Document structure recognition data
....................
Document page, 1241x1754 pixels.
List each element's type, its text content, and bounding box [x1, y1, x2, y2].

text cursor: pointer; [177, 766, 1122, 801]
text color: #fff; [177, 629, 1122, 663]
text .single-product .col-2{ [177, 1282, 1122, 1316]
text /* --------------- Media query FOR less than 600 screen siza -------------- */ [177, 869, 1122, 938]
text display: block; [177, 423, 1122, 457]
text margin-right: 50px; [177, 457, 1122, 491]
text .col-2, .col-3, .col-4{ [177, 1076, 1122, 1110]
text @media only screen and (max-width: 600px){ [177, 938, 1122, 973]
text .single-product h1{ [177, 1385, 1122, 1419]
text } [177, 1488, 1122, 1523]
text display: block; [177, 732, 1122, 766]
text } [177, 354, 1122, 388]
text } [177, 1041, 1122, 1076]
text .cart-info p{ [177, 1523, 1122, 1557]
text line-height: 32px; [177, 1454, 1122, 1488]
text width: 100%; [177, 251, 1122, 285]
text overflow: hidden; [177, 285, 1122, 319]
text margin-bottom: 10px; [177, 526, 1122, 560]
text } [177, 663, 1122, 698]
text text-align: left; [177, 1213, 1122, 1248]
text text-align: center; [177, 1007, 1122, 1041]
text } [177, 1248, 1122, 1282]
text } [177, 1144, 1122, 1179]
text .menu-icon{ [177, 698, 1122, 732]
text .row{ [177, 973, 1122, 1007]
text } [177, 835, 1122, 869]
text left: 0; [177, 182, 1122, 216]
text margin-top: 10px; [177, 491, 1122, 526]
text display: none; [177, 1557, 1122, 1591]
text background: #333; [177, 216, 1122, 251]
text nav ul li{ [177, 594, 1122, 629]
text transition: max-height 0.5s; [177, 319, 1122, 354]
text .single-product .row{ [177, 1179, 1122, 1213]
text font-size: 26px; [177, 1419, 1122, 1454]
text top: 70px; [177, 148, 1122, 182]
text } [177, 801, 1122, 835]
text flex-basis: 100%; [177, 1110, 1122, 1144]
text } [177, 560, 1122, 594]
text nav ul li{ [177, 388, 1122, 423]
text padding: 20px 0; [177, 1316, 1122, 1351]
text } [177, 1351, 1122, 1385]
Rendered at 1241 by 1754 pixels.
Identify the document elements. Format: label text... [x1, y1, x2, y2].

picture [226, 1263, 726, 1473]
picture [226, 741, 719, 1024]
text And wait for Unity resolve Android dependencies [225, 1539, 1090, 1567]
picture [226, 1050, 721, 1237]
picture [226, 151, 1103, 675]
....................
WORK REQUEST:
Each entry in the data should be restated exactly as it was written.

OUTPUT OF THE TASK:
Document page, 1241x1754 pixels.
List each element's type, its text content, and bounding box [x1, y1, x2, y2].

text cursor: pointer; [177, 766, 1122, 801]
text color: #fff; [177, 629, 1122, 663]
text .single-product .col-2{ [177, 1282, 1122, 1316]
text /* --------------- Media query FOR less than 600 screen siza -------------- */ [177, 869, 1122, 938]
text display: block; [177, 423, 1122, 457]
text margin-right: 50px; [177, 457, 1122, 491]
text .col-2, .col-3, .col-4{ [177, 1076, 1122, 1110]
text @media only screen and (max-width: 600px){ [177, 938, 1122, 973]
text .single-product h1{ [177, 1385, 1122, 1419]
text } [177, 1488, 1122, 1523]
text display: block; [177, 732, 1122, 766]
text } [177, 354, 1122, 388]
text } [177, 1041, 1122, 1076]
text .cart-info p{ [177, 1523, 1122, 1557]
text line-height: 32px; [177, 1454, 1122, 1488]
text width: 100%; [177, 251, 1122, 285]
text overflow: hidden; [177, 285, 1122, 319]
text margin-bottom: 10px; [177, 526, 1122, 560]
text } [177, 663, 1122, 698]
text text-align: left; [177, 1213, 1122, 1248]
text text-align: center; [177, 1007, 1122, 1041]
text } [177, 1248, 1122, 1282]
text } [177, 1144, 1122, 1179]
text .menu-icon{ [177, 698, 1122, 732]
text .row{ [177, 973, 1122, 1007]
text } [177, 835, 1122, 869]
text left: 0; [177, 182, 1122, 216]
text margin-top: 10px; [177, 491, 1122, 526]
text display: none; [177, 1557, 1122, 1591]
text background: #333; [177, 216, 1122, 251]
text nav ul li{ [177, 594, 1122, 629]
text transition: max-height 0.5s; [177, 319, 1122, 354]
text .single-product .row{ [177, 1179, 1122, 1213]
text font-size: 26px; [177, 1419, 1122, 1454]
text top: 70px; [177, 148, 1122, 182]
text } [177, 801, 1122, 835]
text flex-basis: 100%; [177, 1110, 1122, 1144]
text } [177, 560, 1122, 594]
text nav ul li{ [177, 388, 1122, 423]
text padding: 20px 0; [177, 1316, 1122, 1351]
text } [177, 1351, 1122, 1385]
Rendered at 1241 by 1754 pixels.
Identify the document elements. Format: label text... [x1, y1, x2, y2].

picture [226, 1263, 726, 1473]
picture [226, 741, 719, 1024]
text And wait for Unity resolve Android dependencies [225, 1539, 1090, 1567]
picture [226, 1050, 721, 1237]
picture [226, 151, 1103, 675]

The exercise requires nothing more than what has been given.